WHAT IS BEING ASKED → Each entry should be set down exactly as written, except for any picture it holds.

Dataset records →
━━━
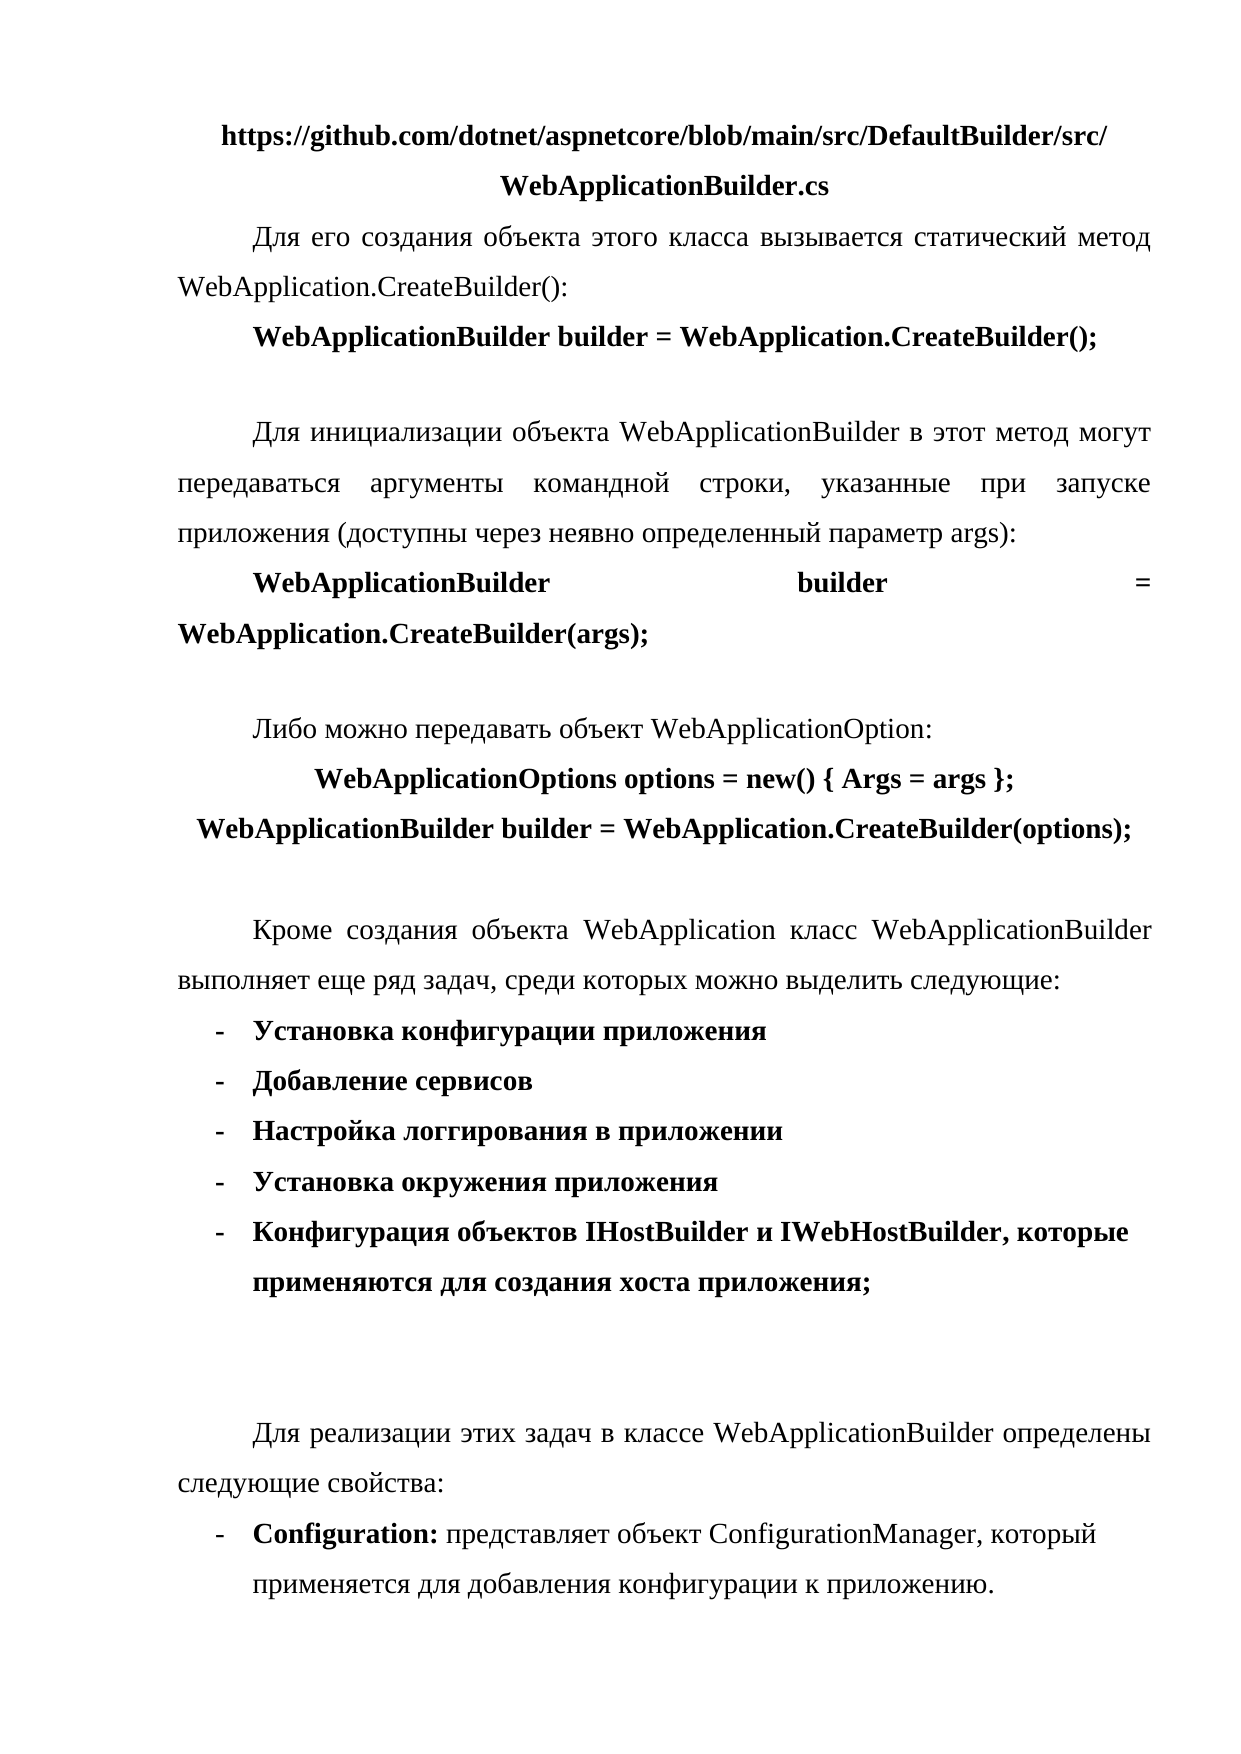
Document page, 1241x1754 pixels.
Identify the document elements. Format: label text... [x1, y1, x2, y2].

text Для его создания объекта этого класса вызывается статический метод WebApplication.CreateBuilder(): [177, 219, 1152, 303]
list Конфигурация объектов IHostBuilder и IWebHostBuilder, которые применяются для создания хоста приложения; [215, 1214, 1152, 1298]
text WebApplicationBuilder builder = WebApplication.CreateBuilder(args); [177, 565, 1152, 649]
text WebApplicationBuilder builder = WebApplication.CreateBuilder(); [177, 319, 1152, 353]
text Для реализации этих задач в классе WebApplicationBuilder определены следующие свойства: [177, 1415, 1152, 1499]
text https://github.com/dotnet/aspnetcore/blob/main/src/DefaultBuilder/src/WebApplicationBuilder.cs [177, 118, 1152, 202]
list Добавление сервисов [215, 1063, 1152, 1097]
text WebApplicationBuilder builder = WebApplication.CreateBuilder(options); [177, 811, 1152, 845]
text WebApplicationOptions options = new() { Args = args }; [177, 761, 1152, 795]
text Либо можно передавать объект WebApplicationOption: [177, 711, 1152, 744]
text Кроме создания объекта WebApplication класс WebApplicationBuilder выполняет еще ряд задач, среди которых можно выделить следующие: [177, 912, 1152, 996]
list Установка окружения приложения [215, 1164, 1152, 1197]
list Настройка логгирования в приложении [215, 1113, 1152, 1147]
text Для инициализации объекта WebApplicationBuilder в этот метод могут передаваться аргументы командной строки, указанные при запуске приложения (доступны через неявно определенный параметр args): [177, 414, 1152, 549]
list Configuration: представляет объект ConfigurationManager, который применяется для добавления конфигурации к приложению. [215, 1516, 1152, 1600]
list Установка конфигурации приложения [215, 1013, 1152, 1046]
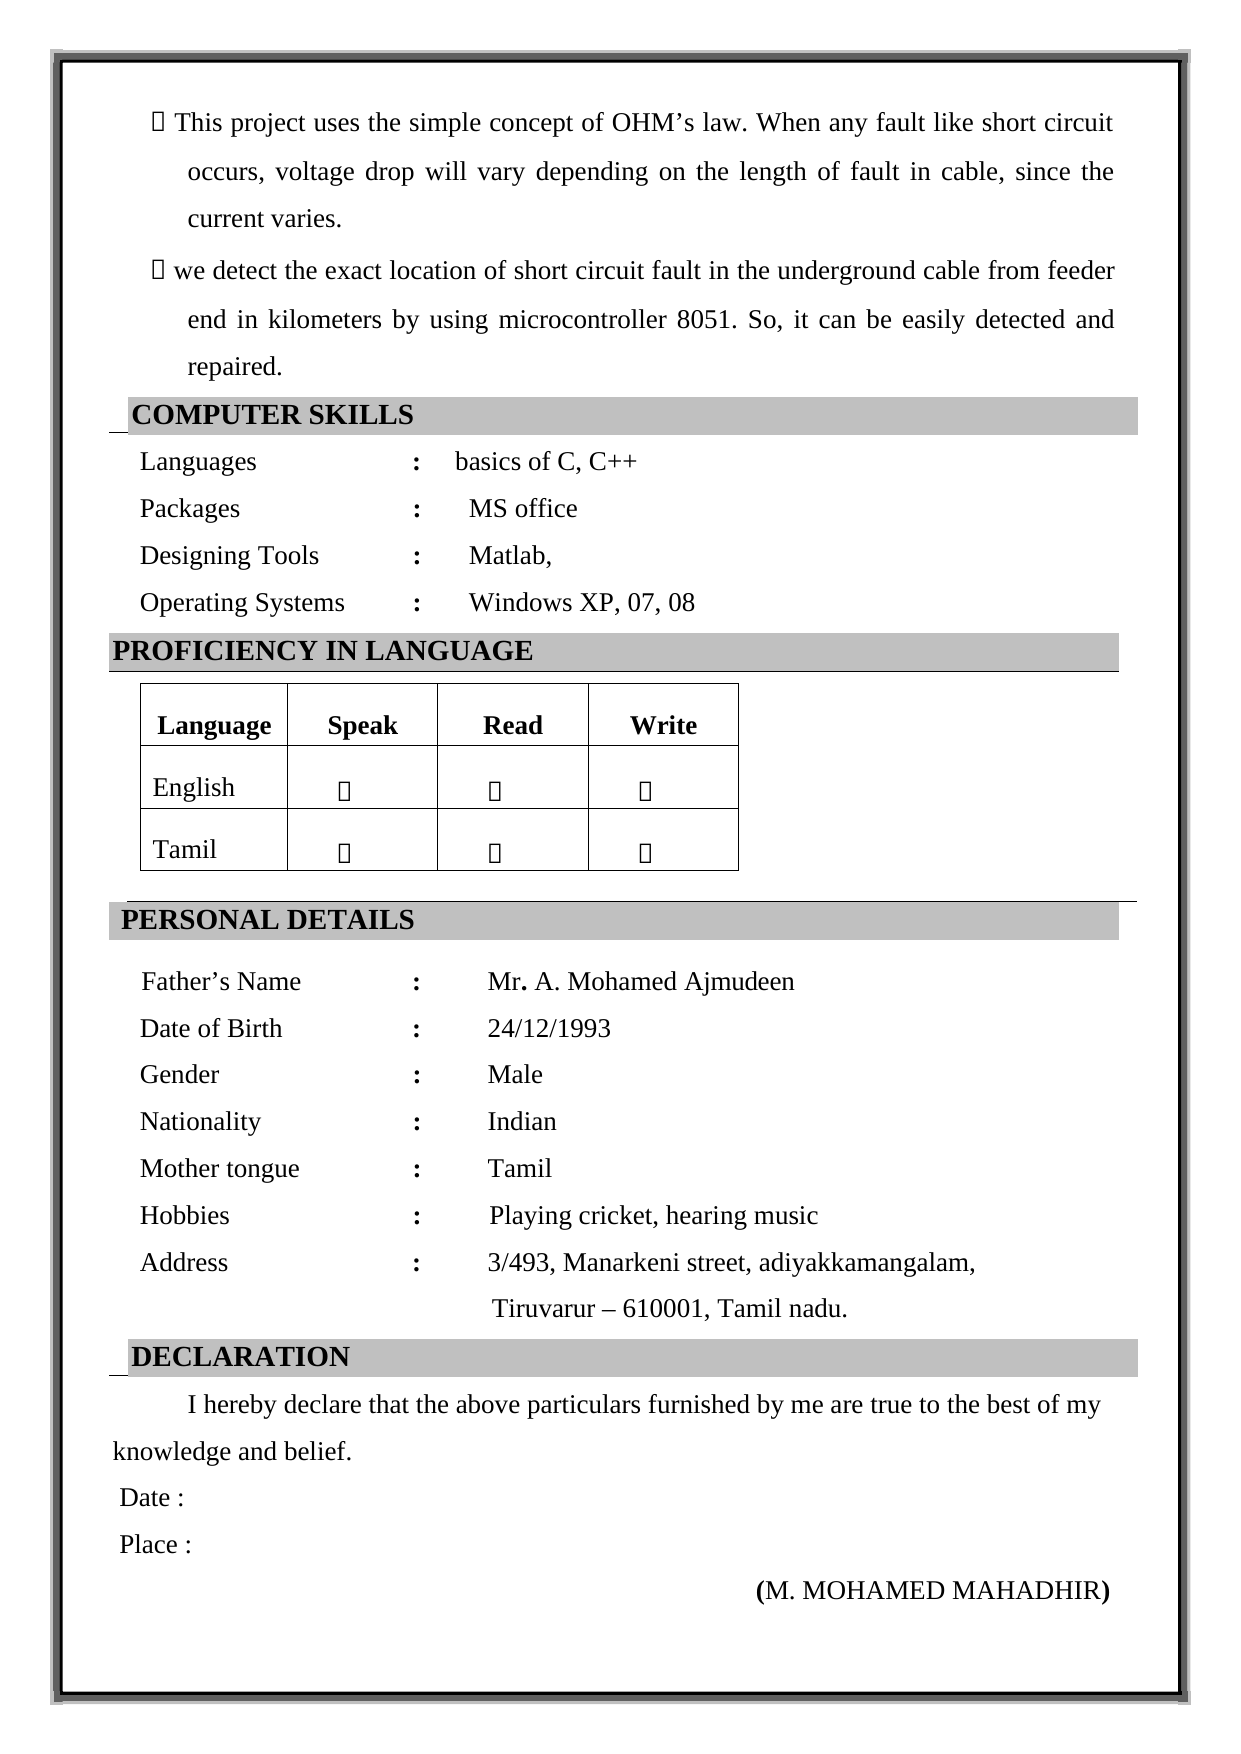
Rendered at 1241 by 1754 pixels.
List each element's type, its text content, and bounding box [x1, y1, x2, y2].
━━━
ANSWER BOX →
Document page, 1241x1754 pixels.
Identify the document elements. Format: label text... [x1, y1, x2, y2].

text Для его создания объекта этого класса вызывается статический метод WebApplication.CreateBuilder(): [177, 219, 1152, 303]
list Конфигурация объектов IHostBuilder и IWebHostBuilder, которые применяются для создания хоста приложения; [215, 1214, 1152, 1298]
text WebApplicationBuilder builder = WebApplication.CreateBuilder(args); [177, 565, 1152, 649]
text WebApplicationBuilder builder = WebApplication.CreateBuilder(); [177, 319, 1152, 353]
text Для реализации этих задач в классе WebApplicationBuilder определены следующие свойства: [177, 1415, 1152, 1499]
text https://github.com/dotnet/aspnetcore/blob/main/src/DefaultBuilder/src/WebApplicationBuilder.cs [177, 118, 1152, 202]
list Добавление сервисов [215, 1063, 1152, 1097]
text WebApplicationBuilder builder = WebApplication.CreateBuilder(options); [177, 811, 1152, 845]
text WebApplicationOptions options = new() { Args = args }; [177, 761, 1152, 795]
text Либо можно передавать объект WebApplicationOption: [177, 711, 1152, 744]
text Кроме создания объекта WebApplication класс WebApplicationBuilder выполняет еще ряд задач, среди которых можно выделить следующие: [177, 912, 1152, 996]
list Установка окружения приложения [215, 1164, 1152, 1197]
list Настройка логгирования в приложении [215, 1113, 1152, 1147]
text Для инициализации объекта WebApplicationBuilder в этот метод могут передаваться аргументы командной строки, указанные при запуске приложения (доступны через неявно определенный параметр args): [177, 414, 1152, 549]
list Configuration: представляет объект ConfigurationManager, который применяется для добавления конфигурации к приложению. [215, 1516, 1152, 1600]
list Установка конфигурации приложения [215, 1013, 1152, 1046]
Rendered at 1241 by 1754 pixels.
List each element's type, its text content, and bounding box [x1, y1, x2, y2].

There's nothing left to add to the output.